> _Task to carry out_: Only a slice of the listing below is wanted. Retype the lines from the one containing "- Camera permission handling" through the one containing "#### 332. [](332.md)", exactly, both ends included.

> _Materials provided_:
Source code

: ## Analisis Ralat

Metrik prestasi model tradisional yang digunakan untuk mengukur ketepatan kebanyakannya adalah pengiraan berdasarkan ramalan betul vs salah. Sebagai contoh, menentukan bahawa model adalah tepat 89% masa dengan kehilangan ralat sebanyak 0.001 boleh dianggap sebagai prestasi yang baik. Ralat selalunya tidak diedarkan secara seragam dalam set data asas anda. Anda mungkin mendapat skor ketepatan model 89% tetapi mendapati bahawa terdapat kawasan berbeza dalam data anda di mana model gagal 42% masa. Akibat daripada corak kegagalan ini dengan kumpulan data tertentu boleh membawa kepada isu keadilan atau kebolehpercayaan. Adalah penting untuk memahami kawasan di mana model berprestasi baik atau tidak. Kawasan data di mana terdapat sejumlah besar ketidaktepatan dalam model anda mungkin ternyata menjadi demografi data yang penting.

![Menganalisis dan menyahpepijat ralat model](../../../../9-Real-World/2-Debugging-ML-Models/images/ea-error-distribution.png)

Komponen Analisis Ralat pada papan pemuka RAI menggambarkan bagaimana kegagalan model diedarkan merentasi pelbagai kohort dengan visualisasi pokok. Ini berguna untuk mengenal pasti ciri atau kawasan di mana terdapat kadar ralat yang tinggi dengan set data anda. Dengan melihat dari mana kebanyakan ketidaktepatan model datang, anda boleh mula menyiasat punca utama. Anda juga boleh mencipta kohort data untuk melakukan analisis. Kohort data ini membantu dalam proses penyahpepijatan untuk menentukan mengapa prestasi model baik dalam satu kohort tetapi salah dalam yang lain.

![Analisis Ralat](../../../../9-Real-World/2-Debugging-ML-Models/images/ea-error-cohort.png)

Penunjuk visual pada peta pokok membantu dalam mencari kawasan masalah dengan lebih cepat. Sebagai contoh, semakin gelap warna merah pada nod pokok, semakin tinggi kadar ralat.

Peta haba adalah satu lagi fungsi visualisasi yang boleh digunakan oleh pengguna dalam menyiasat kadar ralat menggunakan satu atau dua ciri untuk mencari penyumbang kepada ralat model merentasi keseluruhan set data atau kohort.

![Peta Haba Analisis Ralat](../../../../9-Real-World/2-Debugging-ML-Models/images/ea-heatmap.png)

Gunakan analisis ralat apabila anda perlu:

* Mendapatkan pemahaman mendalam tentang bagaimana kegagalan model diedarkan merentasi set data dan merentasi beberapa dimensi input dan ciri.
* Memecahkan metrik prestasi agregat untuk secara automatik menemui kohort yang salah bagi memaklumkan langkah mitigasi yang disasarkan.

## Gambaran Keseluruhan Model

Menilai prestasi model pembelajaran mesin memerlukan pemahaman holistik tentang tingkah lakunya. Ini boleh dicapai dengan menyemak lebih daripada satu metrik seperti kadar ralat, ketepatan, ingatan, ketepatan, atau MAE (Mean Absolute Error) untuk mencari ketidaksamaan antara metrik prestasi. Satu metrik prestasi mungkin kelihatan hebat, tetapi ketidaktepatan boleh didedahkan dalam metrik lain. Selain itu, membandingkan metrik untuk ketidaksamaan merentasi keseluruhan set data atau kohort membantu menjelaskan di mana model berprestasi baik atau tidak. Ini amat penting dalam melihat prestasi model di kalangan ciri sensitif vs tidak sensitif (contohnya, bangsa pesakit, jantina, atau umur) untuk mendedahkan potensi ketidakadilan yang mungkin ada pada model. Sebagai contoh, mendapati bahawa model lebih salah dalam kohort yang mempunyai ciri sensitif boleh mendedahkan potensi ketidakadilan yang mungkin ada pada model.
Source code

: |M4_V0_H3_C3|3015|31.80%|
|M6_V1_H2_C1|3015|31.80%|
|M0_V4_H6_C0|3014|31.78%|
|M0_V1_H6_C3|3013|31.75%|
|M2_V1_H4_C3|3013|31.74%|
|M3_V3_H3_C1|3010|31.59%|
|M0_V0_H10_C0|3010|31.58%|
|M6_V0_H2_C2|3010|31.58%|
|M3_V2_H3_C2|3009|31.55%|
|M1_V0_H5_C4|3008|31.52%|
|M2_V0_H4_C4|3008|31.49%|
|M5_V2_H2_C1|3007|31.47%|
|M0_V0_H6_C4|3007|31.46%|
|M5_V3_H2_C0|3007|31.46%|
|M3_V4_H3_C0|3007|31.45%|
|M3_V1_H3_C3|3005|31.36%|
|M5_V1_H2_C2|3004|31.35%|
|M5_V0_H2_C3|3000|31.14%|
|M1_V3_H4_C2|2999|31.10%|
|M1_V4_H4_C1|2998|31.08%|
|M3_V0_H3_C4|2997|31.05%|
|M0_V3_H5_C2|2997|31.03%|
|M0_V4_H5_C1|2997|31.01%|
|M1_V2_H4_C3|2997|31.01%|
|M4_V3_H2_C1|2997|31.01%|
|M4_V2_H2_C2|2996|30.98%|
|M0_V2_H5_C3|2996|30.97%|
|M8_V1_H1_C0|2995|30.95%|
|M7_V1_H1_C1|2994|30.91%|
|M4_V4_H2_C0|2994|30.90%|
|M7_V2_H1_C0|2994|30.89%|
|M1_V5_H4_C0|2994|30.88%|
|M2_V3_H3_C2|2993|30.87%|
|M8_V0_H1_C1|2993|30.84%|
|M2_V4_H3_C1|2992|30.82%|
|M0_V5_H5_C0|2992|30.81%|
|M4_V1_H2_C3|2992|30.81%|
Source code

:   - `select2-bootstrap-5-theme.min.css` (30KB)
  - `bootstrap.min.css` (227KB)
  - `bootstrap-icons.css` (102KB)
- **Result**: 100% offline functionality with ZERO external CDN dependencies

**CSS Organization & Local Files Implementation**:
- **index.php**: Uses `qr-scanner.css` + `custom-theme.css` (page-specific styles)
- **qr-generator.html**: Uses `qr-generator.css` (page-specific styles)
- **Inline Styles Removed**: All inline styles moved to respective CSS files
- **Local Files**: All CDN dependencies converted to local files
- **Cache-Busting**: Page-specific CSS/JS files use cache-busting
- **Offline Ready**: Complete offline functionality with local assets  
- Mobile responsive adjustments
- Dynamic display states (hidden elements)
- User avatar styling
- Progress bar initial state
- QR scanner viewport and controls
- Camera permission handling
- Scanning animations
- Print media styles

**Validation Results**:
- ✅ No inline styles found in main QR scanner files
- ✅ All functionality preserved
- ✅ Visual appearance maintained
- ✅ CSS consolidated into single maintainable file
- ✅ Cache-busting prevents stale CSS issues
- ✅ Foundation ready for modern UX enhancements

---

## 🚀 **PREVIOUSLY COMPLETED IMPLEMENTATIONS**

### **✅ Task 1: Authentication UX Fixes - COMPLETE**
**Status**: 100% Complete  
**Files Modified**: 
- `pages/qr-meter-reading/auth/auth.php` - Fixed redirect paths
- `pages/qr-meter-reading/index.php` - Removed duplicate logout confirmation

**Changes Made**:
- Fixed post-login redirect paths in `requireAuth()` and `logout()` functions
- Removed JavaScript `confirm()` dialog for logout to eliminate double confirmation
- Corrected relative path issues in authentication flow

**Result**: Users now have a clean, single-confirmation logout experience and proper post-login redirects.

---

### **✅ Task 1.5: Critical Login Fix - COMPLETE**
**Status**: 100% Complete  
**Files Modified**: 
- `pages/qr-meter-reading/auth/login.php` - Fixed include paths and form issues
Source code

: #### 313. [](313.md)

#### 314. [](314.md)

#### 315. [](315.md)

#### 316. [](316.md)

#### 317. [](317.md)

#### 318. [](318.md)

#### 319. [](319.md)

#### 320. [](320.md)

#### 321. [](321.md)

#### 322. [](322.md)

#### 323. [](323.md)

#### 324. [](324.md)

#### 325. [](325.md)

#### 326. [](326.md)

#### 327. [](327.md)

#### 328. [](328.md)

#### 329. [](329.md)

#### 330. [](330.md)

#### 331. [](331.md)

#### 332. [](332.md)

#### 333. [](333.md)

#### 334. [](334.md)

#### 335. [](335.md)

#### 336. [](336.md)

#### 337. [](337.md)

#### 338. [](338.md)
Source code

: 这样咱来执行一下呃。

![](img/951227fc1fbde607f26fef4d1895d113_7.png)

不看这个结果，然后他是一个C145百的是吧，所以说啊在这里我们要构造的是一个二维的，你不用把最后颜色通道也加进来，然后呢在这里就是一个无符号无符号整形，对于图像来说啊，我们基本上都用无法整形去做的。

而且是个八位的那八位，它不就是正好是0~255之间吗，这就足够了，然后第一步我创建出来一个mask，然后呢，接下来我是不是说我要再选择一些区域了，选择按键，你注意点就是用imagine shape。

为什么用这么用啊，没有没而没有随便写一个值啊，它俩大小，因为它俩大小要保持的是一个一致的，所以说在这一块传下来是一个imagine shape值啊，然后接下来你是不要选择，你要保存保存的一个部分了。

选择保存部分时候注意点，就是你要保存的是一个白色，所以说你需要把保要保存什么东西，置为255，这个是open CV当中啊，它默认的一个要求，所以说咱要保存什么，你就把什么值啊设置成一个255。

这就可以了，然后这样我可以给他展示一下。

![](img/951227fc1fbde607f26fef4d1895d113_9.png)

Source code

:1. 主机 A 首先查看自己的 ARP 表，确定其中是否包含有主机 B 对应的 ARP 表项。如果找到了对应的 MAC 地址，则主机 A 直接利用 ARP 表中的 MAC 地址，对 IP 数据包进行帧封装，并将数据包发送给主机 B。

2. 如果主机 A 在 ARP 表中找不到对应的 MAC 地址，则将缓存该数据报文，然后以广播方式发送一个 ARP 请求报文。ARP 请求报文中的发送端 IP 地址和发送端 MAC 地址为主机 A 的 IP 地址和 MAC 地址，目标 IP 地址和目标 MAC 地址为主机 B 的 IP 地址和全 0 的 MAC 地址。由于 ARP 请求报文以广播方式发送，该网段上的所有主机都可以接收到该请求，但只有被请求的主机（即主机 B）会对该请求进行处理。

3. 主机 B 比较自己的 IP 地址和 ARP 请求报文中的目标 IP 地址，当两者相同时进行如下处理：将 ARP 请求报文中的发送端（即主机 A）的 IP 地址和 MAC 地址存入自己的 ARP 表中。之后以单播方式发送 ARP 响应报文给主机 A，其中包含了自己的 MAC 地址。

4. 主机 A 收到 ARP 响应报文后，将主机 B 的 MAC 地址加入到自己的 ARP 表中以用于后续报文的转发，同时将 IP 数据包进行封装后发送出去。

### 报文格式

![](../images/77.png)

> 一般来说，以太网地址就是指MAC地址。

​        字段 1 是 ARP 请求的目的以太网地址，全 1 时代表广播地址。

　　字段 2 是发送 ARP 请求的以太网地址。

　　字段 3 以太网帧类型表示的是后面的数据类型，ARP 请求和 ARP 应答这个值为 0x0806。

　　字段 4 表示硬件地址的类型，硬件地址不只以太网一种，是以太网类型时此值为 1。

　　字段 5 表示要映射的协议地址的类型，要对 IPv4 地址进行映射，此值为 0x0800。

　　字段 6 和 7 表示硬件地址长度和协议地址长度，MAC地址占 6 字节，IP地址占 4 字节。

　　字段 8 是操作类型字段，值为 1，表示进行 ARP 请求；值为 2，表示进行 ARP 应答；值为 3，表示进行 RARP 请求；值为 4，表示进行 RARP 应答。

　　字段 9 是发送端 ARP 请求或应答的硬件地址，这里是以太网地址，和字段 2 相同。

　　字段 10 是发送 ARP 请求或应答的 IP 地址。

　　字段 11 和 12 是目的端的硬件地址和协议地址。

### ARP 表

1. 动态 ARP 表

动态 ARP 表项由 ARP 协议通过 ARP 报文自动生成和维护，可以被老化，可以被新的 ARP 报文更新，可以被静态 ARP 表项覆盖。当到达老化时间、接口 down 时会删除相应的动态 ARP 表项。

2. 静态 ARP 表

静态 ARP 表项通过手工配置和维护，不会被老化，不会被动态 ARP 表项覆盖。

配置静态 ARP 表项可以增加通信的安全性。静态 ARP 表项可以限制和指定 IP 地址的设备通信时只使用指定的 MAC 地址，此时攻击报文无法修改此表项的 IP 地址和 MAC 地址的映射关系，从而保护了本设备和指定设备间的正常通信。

> _Written response_:
- Camera permission handling
- Scanning animations
- Print media styles

**Validation Results**:
- ✅ No inline styles found in main QR scanner files
- ✅ All functionality preserved
- ✅ Visual appearance maintained
- ✅ CSS consolidated into single maintainable file
- ✅ Cache-busting prevents stale CSS issues
- ✅ Foundation ready for modern UX enhancements

---

## 🚀 **PREVIOUSLY COMPLETED IMPLEMENTATIONS**

### **✅ Task 1: Authentication UX Fixes - COMPLETE**
**Status**: 100% Complete  
**Files Modified**: 
- `pages/qr-meter-reading/auth/auth.php` - Fixed redirect paths
- `pages/qr-meter-reading/index.php` - Removed duplicate logout confirmation

**Changes Made**:
- Fixed post-login redirect paths in `requireAuth()` and `logout()` functions
- Removed JavaScript `confirm()` dialog for logout to eliminate double confirmation
- Corrected relative path issues in authentication flow

**Result**: Users now have a clean, single-confirmation logout experience and proper post-login redirects.

---

### **✅ Task 1.5: Critical Login Fix - COMPLETE**
**Status**: 100% Complete  
**Files Modified**: 
- `pages/qr-meter-reading/auth/login.php` - Fixed include paths and form issues
Source code

: #### 313. [](313.md)

#### 314. [](314.md)

#### 315. [](315.md)

#### 316. [](316.md)

#### 317. [](317.md)

#### 318. [](318.md)

#### 319. [](319.md)

#### 320. [](320.md)

#### 321. [](321.md)

#### 322. [](322.md)

#### 323. [](323.md)

#### 324. [](324.md)

#### 325. [](325.md)

#### 326. [](326.md)

#### 327. [](327.md)

#### 328. [](328.md)

#### 329. [](329.md)

#### 330. [](330.md)

#### 331. [](331.md)

#### 332. [](332.md)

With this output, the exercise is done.